「富士フイルム」が企業初のiPS治験へ
富士フイルムは、
iPS細胞(人工多能性幹細胞)を用いた移植医療の臨床試験(治験)を2018年度中に厚生労働省へ申請する方針を明らかにしました。
2019年にも治験を始める考えで、実現すれば企業として国内初のiPS治験となります。
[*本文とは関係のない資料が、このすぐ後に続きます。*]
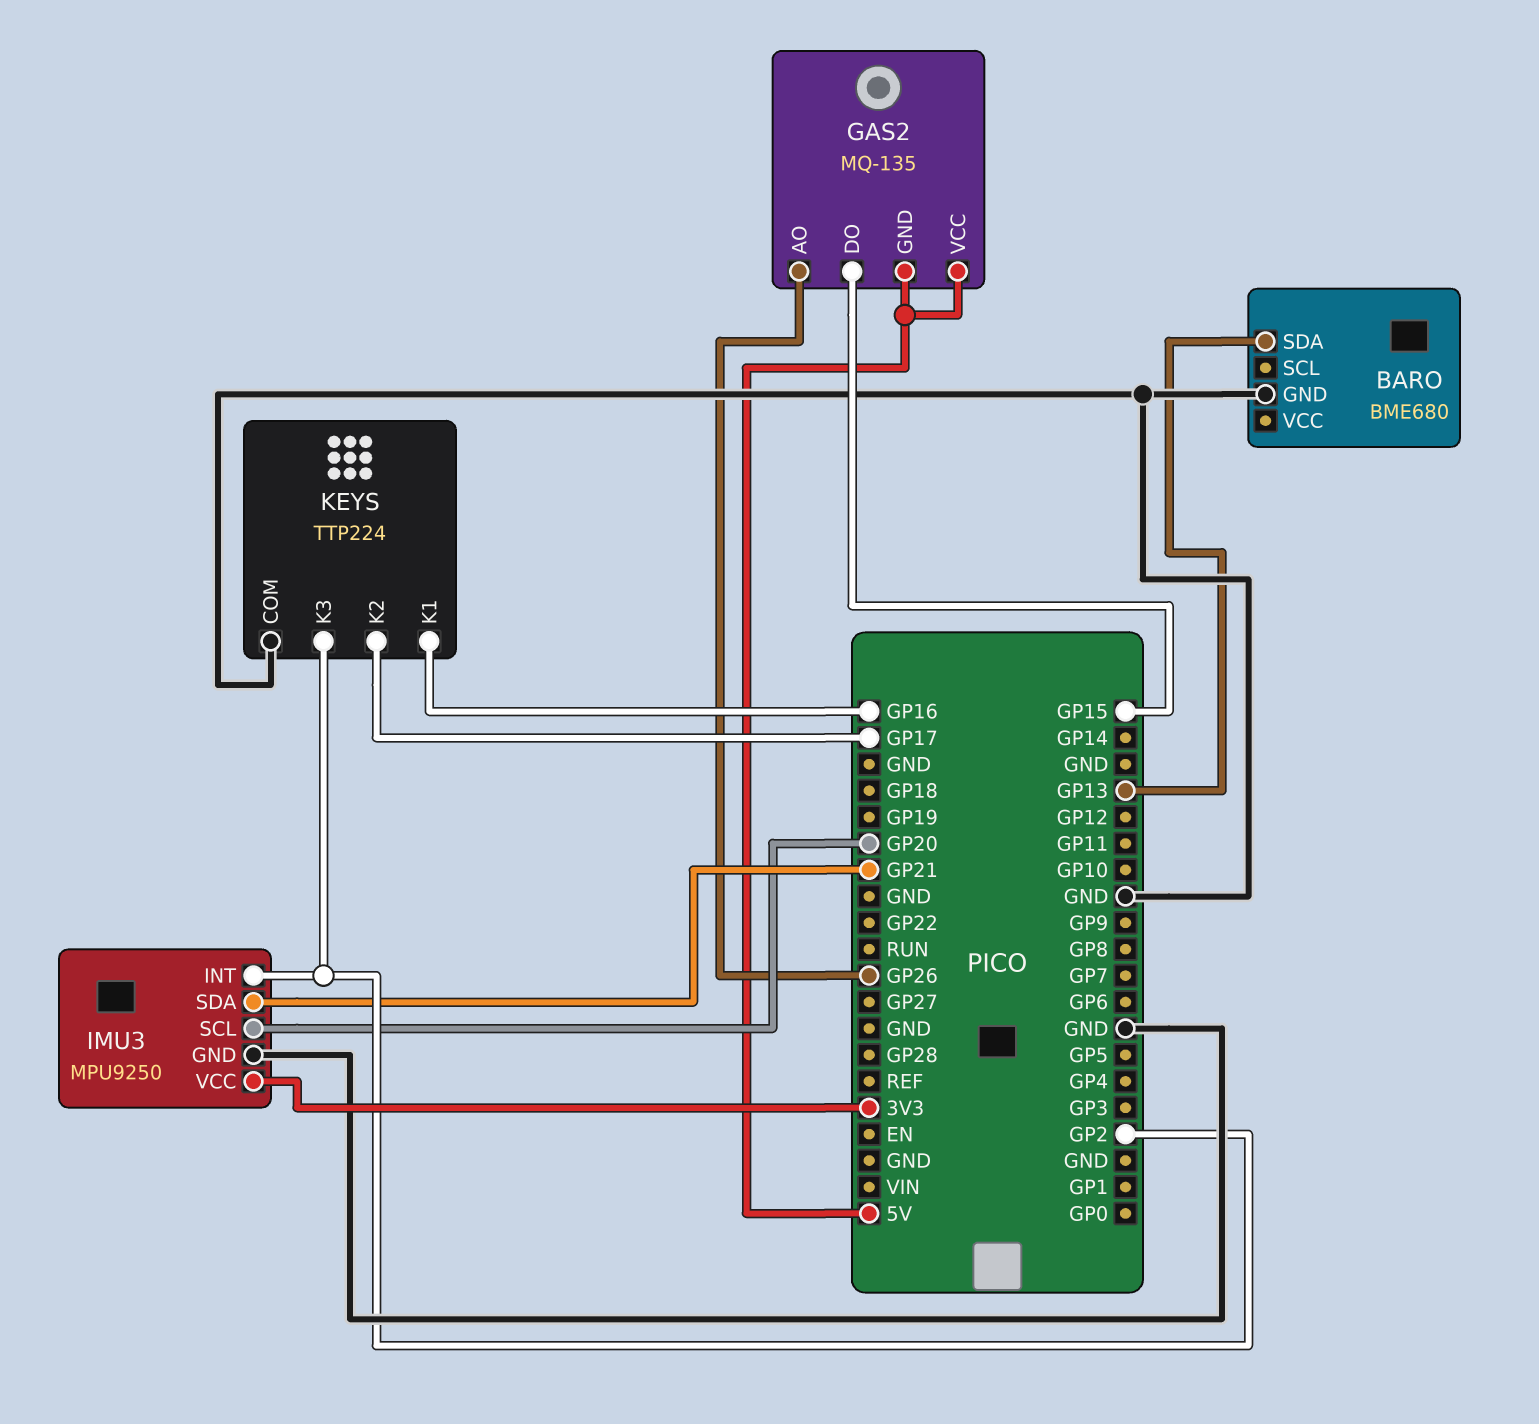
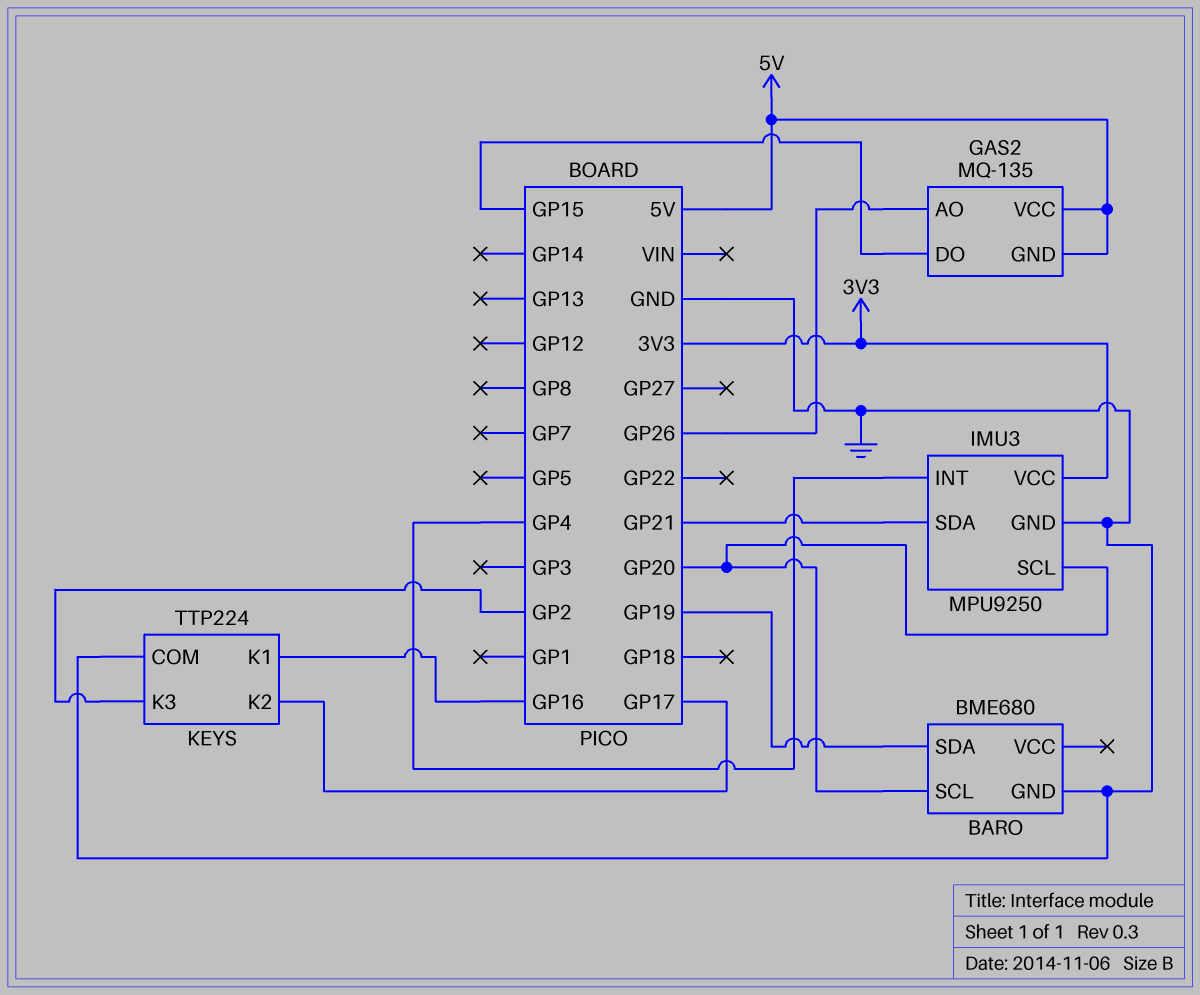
BARO pin SCL: none -> GP20
BARO pin SDA: GP13 -> GP19
IMU3 pin INT: GP2 -> GP4

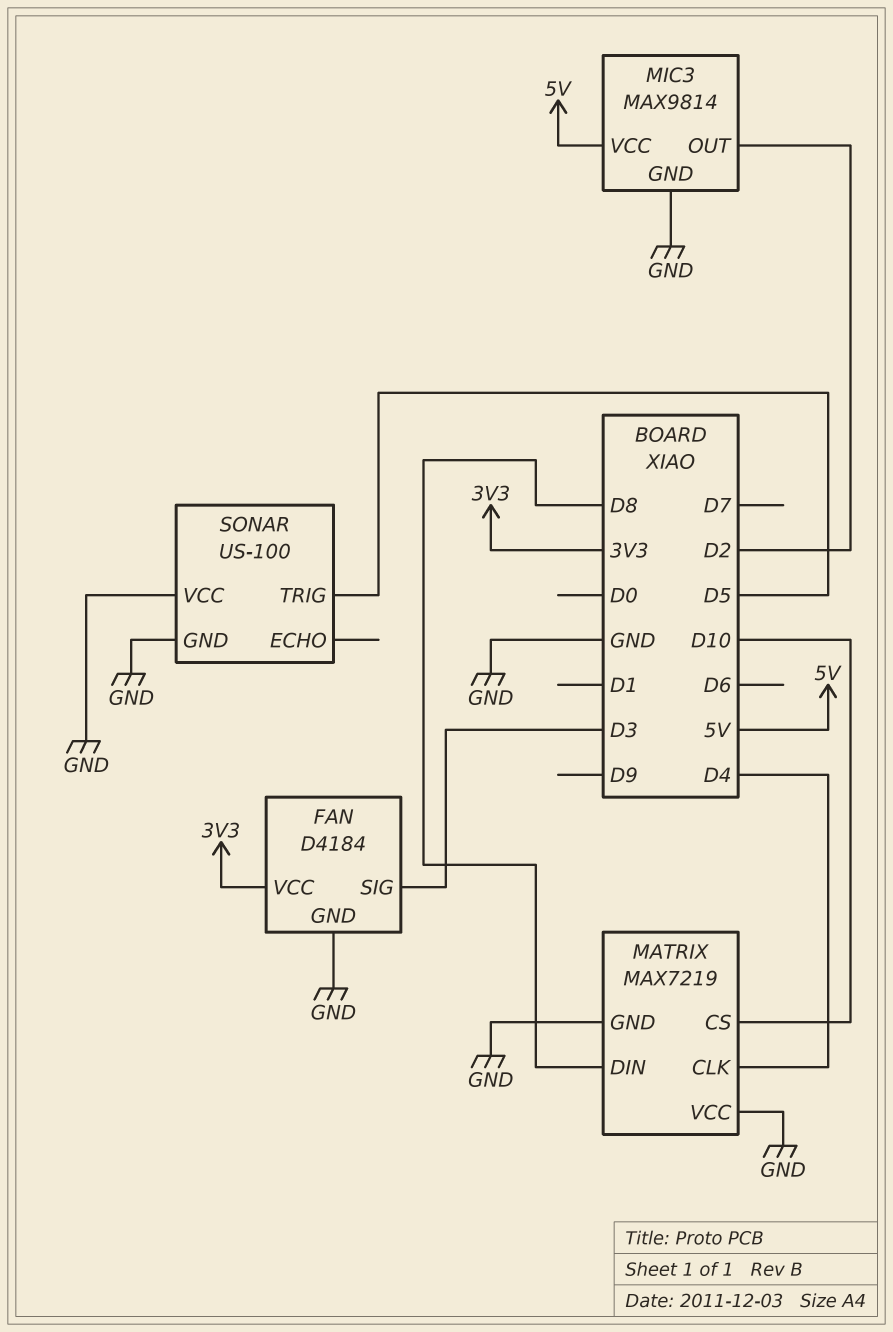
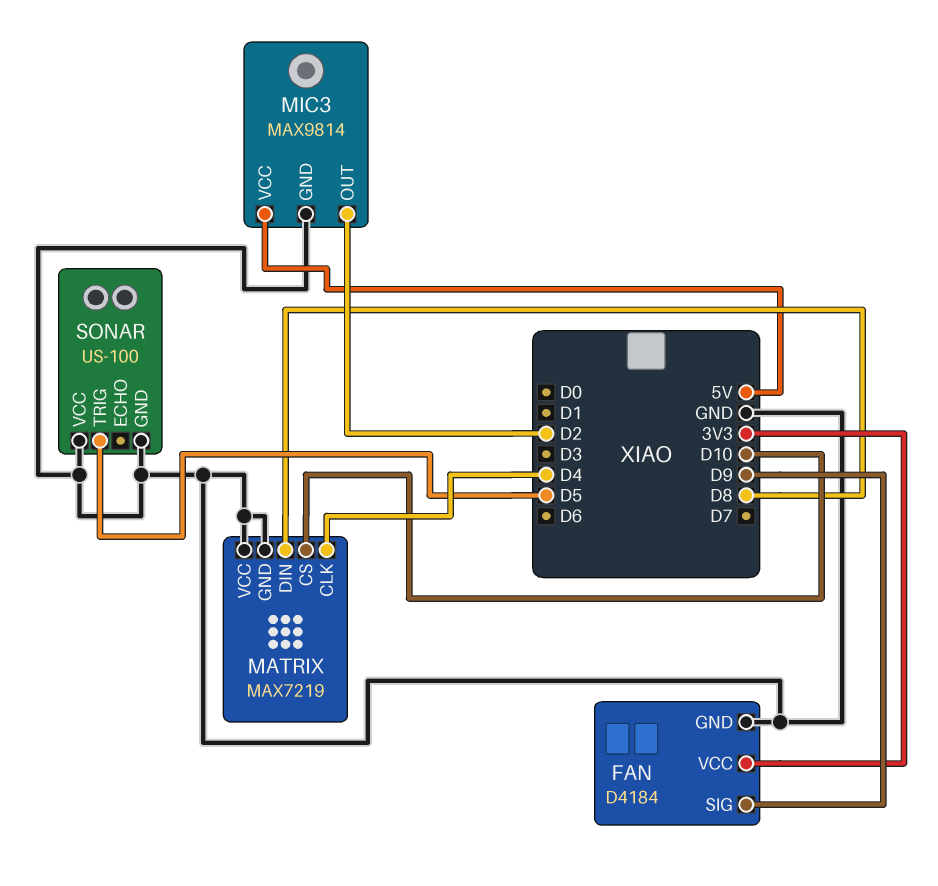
FAN pin SIG: D3 -> D9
iPS細胞を使った医療の実用化に向けた取り組みは、理化学研究所や大学などが中心でしたが、これで企業でも治験が始まればiPS医療の裾野が広がることにも期待できます。
治験の対象は、
白血病の治療で骨髄移植を受けた患者の約4割がかかる合併症「急性移植片対宿主病」。
移植骨髄に由来するリンパ球が、
患者の正常細胞を異物と認識して攻撃し、皮膚炎や肝障害、下痢などを起こします。
国内の発症者数は年間1000人以上と言われています。
治験ではiPS細胞から作る特殊な細胞を患者に注射し、リンパ球による攻撃を抑える。
富士フイルムによると、
医薬品医療機器法に基づく国の審査機関との事前交渉は、ほぼ終えていて、
治験を経て、2022年に製造・販売の承認を目指す。
なお、アメリカでも治験を申請する計画です。
世界初のiPS治療は2014年、理化学研究所などが目の難病患者に行っています。
これまで国内で認められた臨床研究や治験は重症心不全、パーキンソン病など4例。
直近では、2018年9月にiPS細胞から作った血小板を移植する京都大の臨床研究が厚労省の部会で了承されています。
医療分野を次の成長領域と位置付ける富士フイルムは、
日本初の再生医療製品を発売したジャパン・ティッシュ・エンジニアリングを2014年に子会社化するなど、iPS細胞を用いる再生医療に注力。
なお、企業によるiPS医療の治験は「大日本住友製薬」やベンチャー企業の「ヘリオス」なども計画しています。